EXTRACTED ENTRIES
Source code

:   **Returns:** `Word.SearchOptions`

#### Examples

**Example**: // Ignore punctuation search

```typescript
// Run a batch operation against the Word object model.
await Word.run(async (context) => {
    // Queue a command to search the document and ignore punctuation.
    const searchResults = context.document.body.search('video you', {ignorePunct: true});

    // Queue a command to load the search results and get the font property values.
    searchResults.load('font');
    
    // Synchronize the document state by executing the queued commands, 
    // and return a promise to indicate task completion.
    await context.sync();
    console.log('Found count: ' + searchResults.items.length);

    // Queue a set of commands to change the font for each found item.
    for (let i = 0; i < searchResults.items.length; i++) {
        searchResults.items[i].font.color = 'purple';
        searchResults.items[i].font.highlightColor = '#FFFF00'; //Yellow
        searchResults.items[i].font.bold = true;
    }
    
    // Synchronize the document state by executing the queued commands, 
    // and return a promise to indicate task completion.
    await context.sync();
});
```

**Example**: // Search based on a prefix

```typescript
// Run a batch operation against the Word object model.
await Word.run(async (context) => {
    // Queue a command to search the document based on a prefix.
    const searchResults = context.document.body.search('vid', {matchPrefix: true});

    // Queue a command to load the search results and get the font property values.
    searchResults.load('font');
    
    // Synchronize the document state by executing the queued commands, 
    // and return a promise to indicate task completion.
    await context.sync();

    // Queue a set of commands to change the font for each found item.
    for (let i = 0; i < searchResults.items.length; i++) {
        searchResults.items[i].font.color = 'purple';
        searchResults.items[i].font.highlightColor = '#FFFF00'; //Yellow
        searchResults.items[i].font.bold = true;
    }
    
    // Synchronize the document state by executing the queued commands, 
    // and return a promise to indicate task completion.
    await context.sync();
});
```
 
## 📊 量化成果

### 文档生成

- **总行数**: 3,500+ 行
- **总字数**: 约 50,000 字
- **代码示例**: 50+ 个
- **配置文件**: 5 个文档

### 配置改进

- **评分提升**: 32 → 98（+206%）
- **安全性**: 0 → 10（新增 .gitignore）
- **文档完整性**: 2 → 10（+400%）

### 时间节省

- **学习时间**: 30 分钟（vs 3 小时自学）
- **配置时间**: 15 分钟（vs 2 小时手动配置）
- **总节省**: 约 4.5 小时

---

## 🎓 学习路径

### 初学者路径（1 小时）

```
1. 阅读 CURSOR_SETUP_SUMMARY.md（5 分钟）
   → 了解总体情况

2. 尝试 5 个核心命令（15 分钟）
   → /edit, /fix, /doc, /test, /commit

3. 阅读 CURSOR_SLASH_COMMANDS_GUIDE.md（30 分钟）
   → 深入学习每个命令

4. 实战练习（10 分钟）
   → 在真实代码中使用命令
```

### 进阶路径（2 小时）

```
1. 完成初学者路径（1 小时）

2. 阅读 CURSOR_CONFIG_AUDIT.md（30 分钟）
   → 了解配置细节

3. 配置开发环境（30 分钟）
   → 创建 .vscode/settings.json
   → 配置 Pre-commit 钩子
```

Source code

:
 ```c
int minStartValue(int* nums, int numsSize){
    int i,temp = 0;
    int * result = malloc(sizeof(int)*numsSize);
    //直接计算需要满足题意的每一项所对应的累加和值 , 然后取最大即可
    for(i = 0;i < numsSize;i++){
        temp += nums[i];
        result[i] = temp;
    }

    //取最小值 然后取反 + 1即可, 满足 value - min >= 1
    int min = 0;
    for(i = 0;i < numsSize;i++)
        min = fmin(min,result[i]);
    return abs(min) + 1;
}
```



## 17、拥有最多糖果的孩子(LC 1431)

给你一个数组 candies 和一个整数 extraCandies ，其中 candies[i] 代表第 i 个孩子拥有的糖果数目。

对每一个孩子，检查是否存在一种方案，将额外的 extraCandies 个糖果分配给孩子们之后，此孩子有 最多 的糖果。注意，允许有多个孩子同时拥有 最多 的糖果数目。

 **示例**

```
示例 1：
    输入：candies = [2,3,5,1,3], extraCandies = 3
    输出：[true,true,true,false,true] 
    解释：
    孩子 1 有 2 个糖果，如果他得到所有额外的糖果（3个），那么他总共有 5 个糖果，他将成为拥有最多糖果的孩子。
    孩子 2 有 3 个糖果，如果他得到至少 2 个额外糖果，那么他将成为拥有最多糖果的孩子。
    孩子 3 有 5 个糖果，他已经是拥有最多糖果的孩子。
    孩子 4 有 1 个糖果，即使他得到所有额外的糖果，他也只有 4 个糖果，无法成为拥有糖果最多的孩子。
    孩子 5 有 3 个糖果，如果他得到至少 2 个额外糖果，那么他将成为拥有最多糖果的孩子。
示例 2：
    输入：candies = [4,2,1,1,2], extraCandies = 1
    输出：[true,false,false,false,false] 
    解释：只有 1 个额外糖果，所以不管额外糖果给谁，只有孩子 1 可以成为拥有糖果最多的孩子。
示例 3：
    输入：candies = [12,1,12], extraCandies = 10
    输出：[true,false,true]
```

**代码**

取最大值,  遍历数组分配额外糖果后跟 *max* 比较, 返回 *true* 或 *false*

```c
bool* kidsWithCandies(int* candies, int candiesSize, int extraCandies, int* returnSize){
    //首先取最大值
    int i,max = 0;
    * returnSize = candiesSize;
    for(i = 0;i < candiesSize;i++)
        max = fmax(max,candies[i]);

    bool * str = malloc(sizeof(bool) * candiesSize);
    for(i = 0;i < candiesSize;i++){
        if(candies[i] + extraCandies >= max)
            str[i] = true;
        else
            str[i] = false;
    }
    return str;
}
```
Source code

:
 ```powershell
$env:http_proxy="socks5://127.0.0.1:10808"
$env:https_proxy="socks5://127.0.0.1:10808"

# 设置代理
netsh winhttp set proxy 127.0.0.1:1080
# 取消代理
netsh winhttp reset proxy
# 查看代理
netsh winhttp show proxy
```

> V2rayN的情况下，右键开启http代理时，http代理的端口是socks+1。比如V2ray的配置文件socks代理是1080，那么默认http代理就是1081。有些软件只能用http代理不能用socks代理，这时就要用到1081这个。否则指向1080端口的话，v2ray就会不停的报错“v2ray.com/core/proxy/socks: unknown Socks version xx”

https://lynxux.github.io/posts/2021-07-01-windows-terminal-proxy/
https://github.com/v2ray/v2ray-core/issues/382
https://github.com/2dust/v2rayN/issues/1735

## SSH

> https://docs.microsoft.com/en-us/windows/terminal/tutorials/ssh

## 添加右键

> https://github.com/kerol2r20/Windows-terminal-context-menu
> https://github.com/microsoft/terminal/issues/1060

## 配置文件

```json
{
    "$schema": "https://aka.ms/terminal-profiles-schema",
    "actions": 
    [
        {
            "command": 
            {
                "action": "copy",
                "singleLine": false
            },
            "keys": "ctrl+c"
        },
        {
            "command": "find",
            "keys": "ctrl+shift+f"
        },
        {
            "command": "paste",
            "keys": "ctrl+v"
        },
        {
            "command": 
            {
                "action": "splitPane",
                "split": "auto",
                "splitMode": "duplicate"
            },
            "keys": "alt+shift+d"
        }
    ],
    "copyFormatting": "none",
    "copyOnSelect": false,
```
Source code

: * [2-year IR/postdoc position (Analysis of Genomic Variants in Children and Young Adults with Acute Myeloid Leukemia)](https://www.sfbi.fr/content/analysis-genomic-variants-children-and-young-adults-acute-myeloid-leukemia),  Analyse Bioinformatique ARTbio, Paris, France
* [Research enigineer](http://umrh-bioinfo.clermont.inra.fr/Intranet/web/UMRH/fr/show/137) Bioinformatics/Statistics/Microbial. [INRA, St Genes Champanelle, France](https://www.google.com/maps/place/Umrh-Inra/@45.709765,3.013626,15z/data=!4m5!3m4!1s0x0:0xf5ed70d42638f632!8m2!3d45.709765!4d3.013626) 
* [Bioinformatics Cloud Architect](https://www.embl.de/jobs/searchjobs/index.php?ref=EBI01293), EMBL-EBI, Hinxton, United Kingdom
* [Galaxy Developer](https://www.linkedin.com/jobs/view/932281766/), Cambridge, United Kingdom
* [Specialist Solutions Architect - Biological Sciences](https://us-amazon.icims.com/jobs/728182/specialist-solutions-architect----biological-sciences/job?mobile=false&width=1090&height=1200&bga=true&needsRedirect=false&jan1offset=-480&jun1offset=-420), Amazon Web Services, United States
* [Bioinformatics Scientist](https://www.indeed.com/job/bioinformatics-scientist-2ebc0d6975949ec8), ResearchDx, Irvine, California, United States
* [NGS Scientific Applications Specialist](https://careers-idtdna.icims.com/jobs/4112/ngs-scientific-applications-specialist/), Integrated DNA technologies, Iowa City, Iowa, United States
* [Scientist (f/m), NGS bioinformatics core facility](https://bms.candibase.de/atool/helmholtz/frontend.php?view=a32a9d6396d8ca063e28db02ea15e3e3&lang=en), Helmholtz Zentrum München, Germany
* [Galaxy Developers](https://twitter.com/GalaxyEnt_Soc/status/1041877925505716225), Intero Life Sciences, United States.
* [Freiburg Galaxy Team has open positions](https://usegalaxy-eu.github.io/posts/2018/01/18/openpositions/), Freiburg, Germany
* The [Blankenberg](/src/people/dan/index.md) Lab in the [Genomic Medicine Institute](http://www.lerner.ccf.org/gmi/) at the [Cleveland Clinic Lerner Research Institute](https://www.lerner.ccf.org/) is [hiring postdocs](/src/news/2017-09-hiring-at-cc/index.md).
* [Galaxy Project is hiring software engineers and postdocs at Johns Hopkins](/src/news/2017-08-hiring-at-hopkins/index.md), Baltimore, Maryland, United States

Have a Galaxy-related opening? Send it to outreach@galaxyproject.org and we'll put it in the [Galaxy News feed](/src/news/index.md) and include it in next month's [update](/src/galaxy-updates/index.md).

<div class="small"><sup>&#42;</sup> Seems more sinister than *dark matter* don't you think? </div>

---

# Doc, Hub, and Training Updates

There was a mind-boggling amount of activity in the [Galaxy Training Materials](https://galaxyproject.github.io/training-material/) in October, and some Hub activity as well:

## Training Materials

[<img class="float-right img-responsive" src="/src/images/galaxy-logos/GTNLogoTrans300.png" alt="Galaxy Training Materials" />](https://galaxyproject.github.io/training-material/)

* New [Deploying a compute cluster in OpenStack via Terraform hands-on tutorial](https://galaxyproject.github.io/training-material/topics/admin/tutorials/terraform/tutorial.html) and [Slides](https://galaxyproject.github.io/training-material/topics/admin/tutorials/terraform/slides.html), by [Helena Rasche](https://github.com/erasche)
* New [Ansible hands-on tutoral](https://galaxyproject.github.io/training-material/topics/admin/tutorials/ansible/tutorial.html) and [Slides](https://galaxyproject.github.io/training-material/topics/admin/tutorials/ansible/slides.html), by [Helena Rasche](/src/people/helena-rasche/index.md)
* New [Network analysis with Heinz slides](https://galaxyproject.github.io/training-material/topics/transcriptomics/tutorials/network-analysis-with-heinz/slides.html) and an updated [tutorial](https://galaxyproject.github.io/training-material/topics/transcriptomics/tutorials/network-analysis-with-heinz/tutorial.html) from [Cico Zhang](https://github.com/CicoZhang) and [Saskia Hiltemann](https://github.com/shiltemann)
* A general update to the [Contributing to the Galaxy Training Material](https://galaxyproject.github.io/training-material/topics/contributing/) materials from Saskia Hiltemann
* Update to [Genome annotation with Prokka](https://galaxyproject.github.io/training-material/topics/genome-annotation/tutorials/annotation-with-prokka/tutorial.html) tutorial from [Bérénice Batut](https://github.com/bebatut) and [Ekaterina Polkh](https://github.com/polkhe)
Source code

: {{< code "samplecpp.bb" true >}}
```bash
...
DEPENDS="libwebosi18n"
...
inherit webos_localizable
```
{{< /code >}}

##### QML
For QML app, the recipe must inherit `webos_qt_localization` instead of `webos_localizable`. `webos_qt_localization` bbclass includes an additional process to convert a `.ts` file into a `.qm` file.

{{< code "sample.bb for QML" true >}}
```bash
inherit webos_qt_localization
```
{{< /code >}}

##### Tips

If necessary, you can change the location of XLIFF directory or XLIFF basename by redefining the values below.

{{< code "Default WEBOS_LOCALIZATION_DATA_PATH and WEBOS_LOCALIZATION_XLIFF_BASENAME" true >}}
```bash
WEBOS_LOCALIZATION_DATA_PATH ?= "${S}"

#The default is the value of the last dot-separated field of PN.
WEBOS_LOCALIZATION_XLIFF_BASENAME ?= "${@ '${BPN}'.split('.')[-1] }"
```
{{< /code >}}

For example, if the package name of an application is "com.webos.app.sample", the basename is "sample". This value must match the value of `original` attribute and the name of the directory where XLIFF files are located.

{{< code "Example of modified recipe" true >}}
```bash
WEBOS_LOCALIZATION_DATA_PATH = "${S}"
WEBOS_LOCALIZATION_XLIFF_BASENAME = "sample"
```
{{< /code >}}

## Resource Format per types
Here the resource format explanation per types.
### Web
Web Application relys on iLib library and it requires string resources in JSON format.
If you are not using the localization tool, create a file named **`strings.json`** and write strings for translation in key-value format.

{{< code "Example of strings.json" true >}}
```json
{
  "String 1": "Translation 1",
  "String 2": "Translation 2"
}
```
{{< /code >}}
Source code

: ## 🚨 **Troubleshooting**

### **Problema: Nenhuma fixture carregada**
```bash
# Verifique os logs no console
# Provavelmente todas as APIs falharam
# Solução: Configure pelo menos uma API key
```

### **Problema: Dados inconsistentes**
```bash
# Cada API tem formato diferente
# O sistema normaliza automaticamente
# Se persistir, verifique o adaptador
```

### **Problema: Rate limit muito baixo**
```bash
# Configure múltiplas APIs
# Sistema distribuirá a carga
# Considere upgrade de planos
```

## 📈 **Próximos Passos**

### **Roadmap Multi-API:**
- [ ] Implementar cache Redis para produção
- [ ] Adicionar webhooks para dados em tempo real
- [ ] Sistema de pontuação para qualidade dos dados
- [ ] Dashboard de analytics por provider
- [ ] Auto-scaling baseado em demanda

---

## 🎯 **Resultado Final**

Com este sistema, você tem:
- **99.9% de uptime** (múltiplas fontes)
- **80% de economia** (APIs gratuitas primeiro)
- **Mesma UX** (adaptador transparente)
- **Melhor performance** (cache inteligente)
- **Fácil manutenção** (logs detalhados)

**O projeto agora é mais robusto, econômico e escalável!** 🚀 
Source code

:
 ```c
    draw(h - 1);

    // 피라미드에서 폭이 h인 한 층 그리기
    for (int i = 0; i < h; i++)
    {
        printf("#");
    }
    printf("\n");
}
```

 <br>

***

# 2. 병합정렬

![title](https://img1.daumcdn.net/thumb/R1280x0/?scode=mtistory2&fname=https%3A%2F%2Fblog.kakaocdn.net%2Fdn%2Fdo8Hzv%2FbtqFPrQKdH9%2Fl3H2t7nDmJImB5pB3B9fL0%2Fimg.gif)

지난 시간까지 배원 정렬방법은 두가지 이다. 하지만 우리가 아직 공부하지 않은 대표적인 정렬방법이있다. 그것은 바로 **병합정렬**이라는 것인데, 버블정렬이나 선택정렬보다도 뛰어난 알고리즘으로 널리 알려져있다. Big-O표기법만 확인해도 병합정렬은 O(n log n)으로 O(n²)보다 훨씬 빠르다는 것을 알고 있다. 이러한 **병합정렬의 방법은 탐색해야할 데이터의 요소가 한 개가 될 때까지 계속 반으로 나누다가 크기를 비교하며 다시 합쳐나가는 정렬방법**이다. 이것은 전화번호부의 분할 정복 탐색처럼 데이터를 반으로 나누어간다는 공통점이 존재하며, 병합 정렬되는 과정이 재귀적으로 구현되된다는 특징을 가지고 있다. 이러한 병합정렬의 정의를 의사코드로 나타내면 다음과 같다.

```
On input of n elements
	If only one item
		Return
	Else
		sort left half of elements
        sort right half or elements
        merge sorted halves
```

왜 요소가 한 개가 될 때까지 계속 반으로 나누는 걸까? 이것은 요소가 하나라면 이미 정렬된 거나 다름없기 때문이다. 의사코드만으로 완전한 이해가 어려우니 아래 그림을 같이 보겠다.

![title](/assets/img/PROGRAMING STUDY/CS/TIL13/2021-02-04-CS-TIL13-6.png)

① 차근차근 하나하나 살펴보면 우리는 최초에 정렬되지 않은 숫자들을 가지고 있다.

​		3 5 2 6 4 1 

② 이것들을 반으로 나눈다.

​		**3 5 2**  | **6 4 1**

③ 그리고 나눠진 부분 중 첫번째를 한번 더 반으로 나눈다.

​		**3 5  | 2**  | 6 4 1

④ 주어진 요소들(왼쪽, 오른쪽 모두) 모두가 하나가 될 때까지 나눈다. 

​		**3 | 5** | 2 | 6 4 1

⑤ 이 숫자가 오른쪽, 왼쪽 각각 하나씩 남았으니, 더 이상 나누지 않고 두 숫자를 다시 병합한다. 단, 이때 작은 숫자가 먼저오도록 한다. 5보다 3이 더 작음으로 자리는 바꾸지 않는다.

EXERCISE BRIEF
Only one thing is wanted in reply: the number of lines in the entries that hold the string "netsh".

EXPECTED ANSWER
3